··· PROVIDED PASSAGE ···
ORDINARY RESOLUTION 8 - PROPOSED SHAREHOLDERS’ MANDATE FOR RECURRENT RELATED PARTY TRANSACTIONS OF A REVENUE OR TRADING NATURE (“PROPOSED SHAREHOLDERS’ MANDATE”)
“THAT approval be and is hereby given to UMW Oil & Gas Corporation Berhad Group (“the Group”) to enter into and to give effect to specified recurrent related party transactions of a revenue or trading nature with the Related Parties as set out in Section 1.4 of the Circular, which are necessary for its day-to-day operations, to be entered into by the Group on the basis that this transaction is entered into on terms which are not more favourable to the Related Party involved than generally available to the public and are not detrimental to the minority shareholders of the Company;
THAT the Proposed Shareholders’ Mandate is subject to annual renewal. In this respect, any authority conferred by the Proposed Shareholders’ Mandate, shall only continue to be in force until:-
(a) the conclusion of the next Annual General Meeting (“AGM”) of the Company following the general meeting at which the Proposed Shareholders’ Mandate was passed, at which time it will lapse, unless by resolution passed at the general meeting, the authority is renewed; or
(b) the expiration of the period within which the AGM after that date is required to be held pursuant to Section 143(1) of the Companies Act 1965 (“the Act”) (but must not extend to such extension as may be allowed pursuant to Section 143(2) of the Act); or
(c) revoked or varied by resolution passed by the shareholders of the Company in general meeting,
whichever is the earlier;
AND THAT the Directors and/or any of them be and are hereby authorised to complete and do all such acts and things (including executing such documents as may be required) to give effect to the Proposed Shareholders’ Mandate.”
··· DATASET EXCERPTS ···
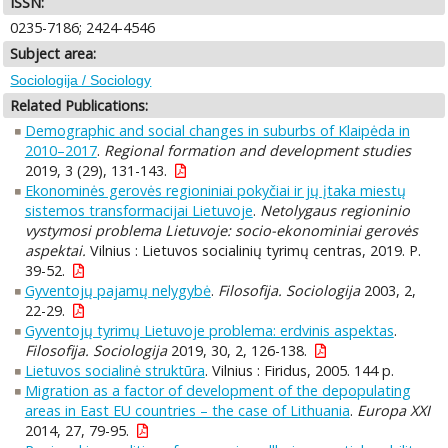
ISSN:
0235-7186; 2424-4546
Subject area:
Sociologija / Sociology
Related Publications:
Demographic and social changes in suburbs of Klaipėda in
2010–2017
.
Regional formation and development studies
2019, 3 (29), 131-143.
Ekonominės gerovės regioniniai pokyčiai ir jų įtaka miestų
sistemos transformacijai Lietuvoje
.
Netolygaus regioninio
vystymosi problema Lietuvoje: socio-ekonominiai gerovės
aspektai.
Vilnius : Lietuvos socialinių tyrimų centras, 2019. P.
39-52.
Gyventojų pajamų nelygybė
.
Filosofija. Sociologija
2003, 2,
22-29.
Gyventojų tyrimų Lietuvoje problema: erdvinis aspektas
.
Filosofija. Sociologija
2019, 30, 2, 126-138.
Lietuvos socialinė struktūra
. Vilnius : Firidus, 2005. 144 p.
Migration as a factor of development of the depopulating
areas in East EU countries – the case of Lithuania
.
Europa XXI
2014, 27, 79-95.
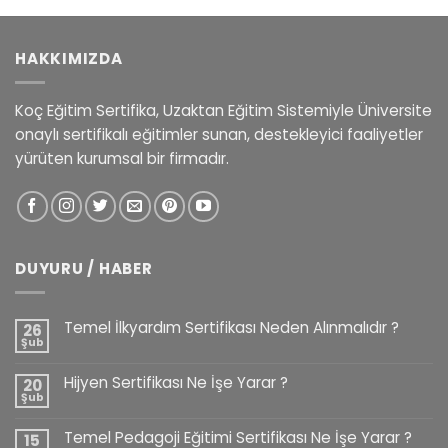
HAKKIMIZDA
Koç Eğitim Sertifika, Uzaktan Eğitim Sistemiyle Üniversite
onaylı sertifikalı eğitimler sunan, destekleyici faaliyetler
yürüten kurumsal bir firmadır.
DUYURU / HABER
Temel İlkyardım Sertifikası Neden Alınmalıdır ?
26
Şub
Hijyen Sertifikası Ne İşe Yarar ?
20
Şub
Temel Pedagoji Eğitimi Sertifikası Ne İşe Yarar ?
15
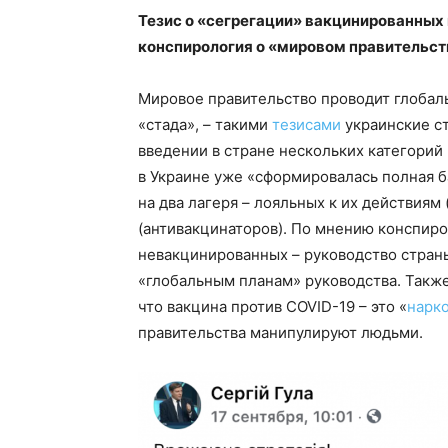
Тезис о «сегрегации» вакцинированных
конспирология о «мировом правительст
Мировое правительство проводит глобал
«стада», – такими
тезисами
украинские с
введении в стране нескольких категорий
в Украине уже «сформировалась полная б
на два лагеря – лояльных к их действиям
(антивакцинаторов). По мнению конспир
невакцинированных – руководство страны
«глобальным планам» руководства. Также
что вакцина против COVID-19 – это «
нарк
правительства манипулируют людьми.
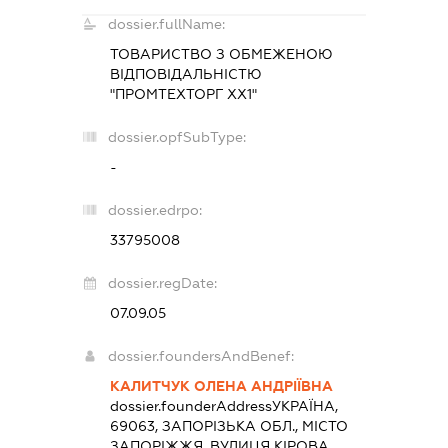
dossier.fullName:
ТОВАРИСТВО З ОБМЕЖЕНОЮ
ВІДПОВІДАЛЬНІСТЮ
"ПРОМТЕХТОРГ ХХ1"
dossier.opfSubType:
-
dossier.edrpo:
33795008
dossier.regDate:
07.09.05
dossier.foundersAndBenef:
КАЛИТЧУК ОЛЕНА АНДРІЇВНА
dossier.founderAddress
УКРАЇНА,
69063, ЗАПОРІЗЬКА ОБЛ., МІСТО
ЗАПОРІЖЖЯ, ВУЛИЦЯ КІРОВА,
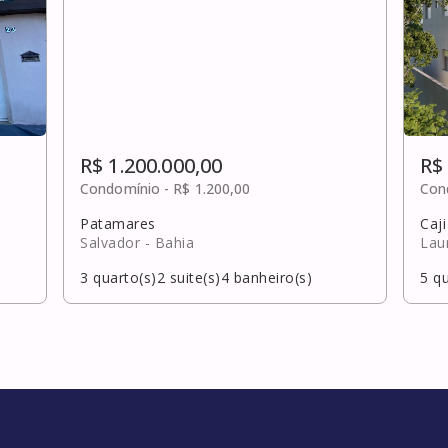
R$ 1.200.000,00
R$
Condomínio -
R$ 1.200,00
Con
Patamares
Caji
Salvador
- Bahia
Lau
3
quarto(s)
2
suite(s)
4
banheiro(s)
5
qu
···
• JOB ITEM A
Using the resolution on the shareholders' mandate, answer each question on its own line:
(i) Which section of the Circular sets out the Related Parties?
(ii) Which section of the Companies Act 1965 sets the period within which the AGM is required to be held?
(iii) Who is authorized to do all acts and things to give effect to the mandate?
• JOB ITEM B
For each statement, say whether it agrees with the resolution on the shareholders' mandate, and quote the words that decide it:
(i) The mandate must be renewed every year.
(ii) The authority may run into an extension allowed under Section 143(2) of the Act.
(iii) The authority lasts until the latest of the listed events.

• YOUR SOLUTION A
(i) Section 1.4 of the Circular
(ii) Section 143(1)
(iii) The Directors and/or any of them

• YOUR SOLUTION B
(i) Yes: "THAT the Proposed Shareholders’ Mandate is subject to annual renewal."
(ii) No: "but must not extend to such extension as may be allowed pursuant to Section 143(2) of the Act"
(iii) No: "whichever is the earlier"